It’s not so much the elephant in the room, no one wants to acknowledge, but rather the unicorn they all imagine-that the global Parsi population isn’t so desperately in decline, but that it has somehow miraculously ballooned to four million.
By Joeanna Rebello Fernandes | TNN
Rubbish, was the emphatic denial of Dinyar Patel, a California-born, PhD candidate in history at Harvard University, who held his largely Parsi audience at Nehru Centre in thrall last evening, when he catalogued for them empirical evidence of their decline, and warned them of their fall.
Dinyar produced Parsi scholarship and demographic surveys to revisit the crisis of the falling numbers of Indian Parsisfamiliar crisis of the Indian Parsis’ falling numbers, while positing more tenable theories for their attenuation than widely-circulated myths about migration and marriage outside the community.
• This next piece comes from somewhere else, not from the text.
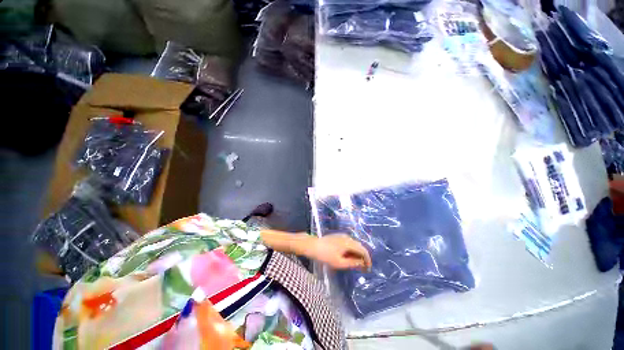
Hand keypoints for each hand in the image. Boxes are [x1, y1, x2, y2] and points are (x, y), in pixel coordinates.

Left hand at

According to Dinyar (and culled from research by demographers like Paul Axelrod, JK Banthia and Leela Visaria), the population is shrinking because of late / no marriages and resultant low fertility rates and low birth rates. He called upon alerting statistics. “One out of five Indian Parsi men and one out of ten women is still unmarried by the age of 50, according to a 2009 study conducted by Sayeeda Unisa, a professor of demography and statistics at the International Institute for Population Sciences ( IIPS), in Mumbai. The median age of marriage among Indian Parsi women is 27, while it is 31 for men,” he said.
The median age of the whole community in 1901 was 24, while the comparable age in 1999 was 48, indicating at a distinctly aging population, a substantial portion of which prefers to remain single. Apparently, Parsis have the highest number of single women in the world.
Dinyar alluded to a demographic survey conducted across 6,000 Parsi households, where interestingly, 81% believed that intermarriage was responsible for falling figures, followed by emigration. It implies a dissonance between scholarship and popular notion, he said. Dinyar quoted another survey that suggested that even if all children born of intermarriage are counted as Parsis, it still wouldn’t benefit the numbers noticeably.
While the population of Parsis in India is estimated to be 69,601, the global count roughly stands between 1,12,367 and 1,21,367-not even the size of a Mumbai neighbourhood, Dinyar pointed out.
He believes an answer lies in the prompt reconciliation of liberal and conservative stands in the matter of intermarriage, and a redoubling of efforts, not only to get more Parsis to marry, but to conceive. “And if all else fails,” pitched a valiant lady in the gallery, “perhaps even institute sperm and egg banks.” It’s radical but, perhaps, requisite.